Acetate accumulation during the fermentation process of Escherichia coli FB-04, an L-tryptophan production strain, is detrimental to L-tryptophan production. In an initial attempt to reduce acetate formation, the phosphate acetyltransferase gene ( pta ) from E . coli FB-04 was deleted, forming strain FB-04( Δpta ). Unfortunately, FB-04( Δpta ) exhibited a growth defect. Therefore, pta was replaced with a pta variant ( pta 1) from E . coli CCTCC M 2016009, forming strain FB-04( pta 1). Pta1 exhibits lower catalytic capacity and substrate affinity than Pta because of a single amino acid substitution (Pro69Leu). FB-04( pta 1) lacked the growth defect of FB-04( Δpta ) and showed improved fermentation performance.
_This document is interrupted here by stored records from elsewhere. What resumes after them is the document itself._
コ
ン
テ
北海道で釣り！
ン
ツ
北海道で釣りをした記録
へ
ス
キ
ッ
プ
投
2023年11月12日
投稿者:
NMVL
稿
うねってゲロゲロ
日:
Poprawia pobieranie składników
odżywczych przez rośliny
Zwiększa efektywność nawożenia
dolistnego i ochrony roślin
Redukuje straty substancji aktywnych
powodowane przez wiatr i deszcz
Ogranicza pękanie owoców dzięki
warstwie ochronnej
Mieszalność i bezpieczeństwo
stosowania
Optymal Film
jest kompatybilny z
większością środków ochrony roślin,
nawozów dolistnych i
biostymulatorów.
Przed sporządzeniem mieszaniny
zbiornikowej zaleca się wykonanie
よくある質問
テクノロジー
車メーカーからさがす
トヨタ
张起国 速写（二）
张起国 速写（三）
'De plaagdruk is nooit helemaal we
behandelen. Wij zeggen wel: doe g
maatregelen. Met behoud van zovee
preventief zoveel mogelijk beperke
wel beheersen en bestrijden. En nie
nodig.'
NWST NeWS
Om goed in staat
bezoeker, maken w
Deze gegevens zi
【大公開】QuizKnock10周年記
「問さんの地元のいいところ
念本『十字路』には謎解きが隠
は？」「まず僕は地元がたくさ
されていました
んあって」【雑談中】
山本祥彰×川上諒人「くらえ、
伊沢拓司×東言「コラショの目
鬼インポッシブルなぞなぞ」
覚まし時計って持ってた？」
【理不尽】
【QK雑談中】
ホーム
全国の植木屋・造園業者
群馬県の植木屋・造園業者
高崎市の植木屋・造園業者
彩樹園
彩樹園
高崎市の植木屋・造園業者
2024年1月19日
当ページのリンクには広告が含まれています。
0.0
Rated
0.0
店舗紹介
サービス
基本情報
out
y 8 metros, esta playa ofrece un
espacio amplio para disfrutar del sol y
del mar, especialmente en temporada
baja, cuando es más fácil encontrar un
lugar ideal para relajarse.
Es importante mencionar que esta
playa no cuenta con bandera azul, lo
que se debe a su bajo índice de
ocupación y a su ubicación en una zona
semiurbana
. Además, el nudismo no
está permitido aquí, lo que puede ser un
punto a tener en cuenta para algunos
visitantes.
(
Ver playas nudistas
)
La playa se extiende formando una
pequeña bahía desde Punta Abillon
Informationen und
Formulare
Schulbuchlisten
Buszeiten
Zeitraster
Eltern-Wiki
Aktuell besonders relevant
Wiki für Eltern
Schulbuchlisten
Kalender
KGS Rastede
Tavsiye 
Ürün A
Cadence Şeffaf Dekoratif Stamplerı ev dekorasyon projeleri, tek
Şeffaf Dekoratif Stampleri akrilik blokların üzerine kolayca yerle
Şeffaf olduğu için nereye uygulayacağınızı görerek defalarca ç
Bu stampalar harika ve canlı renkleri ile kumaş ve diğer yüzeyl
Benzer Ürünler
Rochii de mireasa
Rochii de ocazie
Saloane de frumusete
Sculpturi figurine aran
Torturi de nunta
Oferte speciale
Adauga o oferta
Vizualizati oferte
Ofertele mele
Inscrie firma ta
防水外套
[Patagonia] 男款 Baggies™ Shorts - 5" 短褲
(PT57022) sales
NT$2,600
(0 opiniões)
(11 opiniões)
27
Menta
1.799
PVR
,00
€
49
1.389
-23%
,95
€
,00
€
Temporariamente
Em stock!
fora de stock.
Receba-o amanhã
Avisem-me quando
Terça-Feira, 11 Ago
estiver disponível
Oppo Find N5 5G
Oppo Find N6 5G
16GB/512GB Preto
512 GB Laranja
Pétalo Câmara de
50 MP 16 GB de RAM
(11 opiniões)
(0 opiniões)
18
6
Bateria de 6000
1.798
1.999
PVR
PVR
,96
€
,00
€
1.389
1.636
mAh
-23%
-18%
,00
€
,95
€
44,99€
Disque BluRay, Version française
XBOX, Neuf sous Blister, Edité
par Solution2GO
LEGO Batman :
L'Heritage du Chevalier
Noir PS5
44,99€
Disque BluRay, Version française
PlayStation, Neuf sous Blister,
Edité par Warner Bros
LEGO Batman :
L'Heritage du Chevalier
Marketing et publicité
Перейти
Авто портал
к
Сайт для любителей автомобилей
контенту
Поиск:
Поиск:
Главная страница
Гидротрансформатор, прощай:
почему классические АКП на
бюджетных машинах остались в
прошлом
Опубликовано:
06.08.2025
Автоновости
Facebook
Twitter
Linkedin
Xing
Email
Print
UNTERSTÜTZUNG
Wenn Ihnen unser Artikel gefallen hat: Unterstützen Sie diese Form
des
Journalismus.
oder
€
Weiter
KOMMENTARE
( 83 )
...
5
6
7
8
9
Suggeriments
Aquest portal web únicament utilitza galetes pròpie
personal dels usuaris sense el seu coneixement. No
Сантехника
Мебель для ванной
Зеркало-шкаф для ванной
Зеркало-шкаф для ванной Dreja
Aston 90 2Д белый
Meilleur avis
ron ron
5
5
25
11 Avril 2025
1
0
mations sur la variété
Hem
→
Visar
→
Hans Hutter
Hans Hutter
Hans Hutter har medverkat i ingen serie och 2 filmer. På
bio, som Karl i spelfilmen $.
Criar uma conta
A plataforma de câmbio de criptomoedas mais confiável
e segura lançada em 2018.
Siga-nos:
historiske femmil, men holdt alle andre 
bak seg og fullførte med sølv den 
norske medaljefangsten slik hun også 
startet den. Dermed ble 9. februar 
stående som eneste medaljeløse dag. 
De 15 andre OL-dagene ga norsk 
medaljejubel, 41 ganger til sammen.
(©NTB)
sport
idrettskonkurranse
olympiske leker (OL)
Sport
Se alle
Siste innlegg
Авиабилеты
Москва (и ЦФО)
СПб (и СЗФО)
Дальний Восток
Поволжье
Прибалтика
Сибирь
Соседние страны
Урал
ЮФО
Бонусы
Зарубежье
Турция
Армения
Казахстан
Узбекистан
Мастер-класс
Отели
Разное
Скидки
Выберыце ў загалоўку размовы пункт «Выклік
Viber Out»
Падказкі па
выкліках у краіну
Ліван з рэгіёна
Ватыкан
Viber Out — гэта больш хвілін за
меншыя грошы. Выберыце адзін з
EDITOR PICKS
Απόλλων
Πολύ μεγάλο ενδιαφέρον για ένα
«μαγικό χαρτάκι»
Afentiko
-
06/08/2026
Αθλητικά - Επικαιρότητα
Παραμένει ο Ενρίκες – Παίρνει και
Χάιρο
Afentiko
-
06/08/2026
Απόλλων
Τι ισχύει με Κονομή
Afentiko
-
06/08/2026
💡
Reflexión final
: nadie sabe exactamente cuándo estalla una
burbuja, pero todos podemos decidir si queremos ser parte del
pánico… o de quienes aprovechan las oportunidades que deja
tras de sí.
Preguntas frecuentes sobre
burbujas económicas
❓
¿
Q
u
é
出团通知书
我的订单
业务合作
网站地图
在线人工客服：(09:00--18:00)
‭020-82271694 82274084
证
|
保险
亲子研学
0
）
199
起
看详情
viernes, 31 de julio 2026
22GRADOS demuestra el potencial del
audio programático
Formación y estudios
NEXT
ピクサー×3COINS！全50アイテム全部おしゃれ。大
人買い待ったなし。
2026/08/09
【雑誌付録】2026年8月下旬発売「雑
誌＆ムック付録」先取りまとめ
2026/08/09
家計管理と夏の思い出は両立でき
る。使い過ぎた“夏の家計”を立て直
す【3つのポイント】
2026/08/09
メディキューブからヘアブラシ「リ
Strain FB-04( pta 1) showed a 91% increase in L-tryptophan yield in flask fermentation experiments, while acetate production decreased by 35%, compared with its parent FB-04. Throughout the fed-batch fermentation process, acetate accumulation by FB-04( pta 1) was slower than that by FB-04. The final L-tryptophan titer of FB-04( pta 1) reached 44.0 g/L, representing a 15% increase over that of FB-04. Metabolomics analysis showed that the pta 1 genomic substitution slightly decreased carbon flux through glycolysis and significantly increased carbon fluxes through the pentose phosphate and common aromatic pathways. These results indicate that this strategy enhances L-tryptophan production and decreases acetate accumulation during the L-tryptophan fermentation process.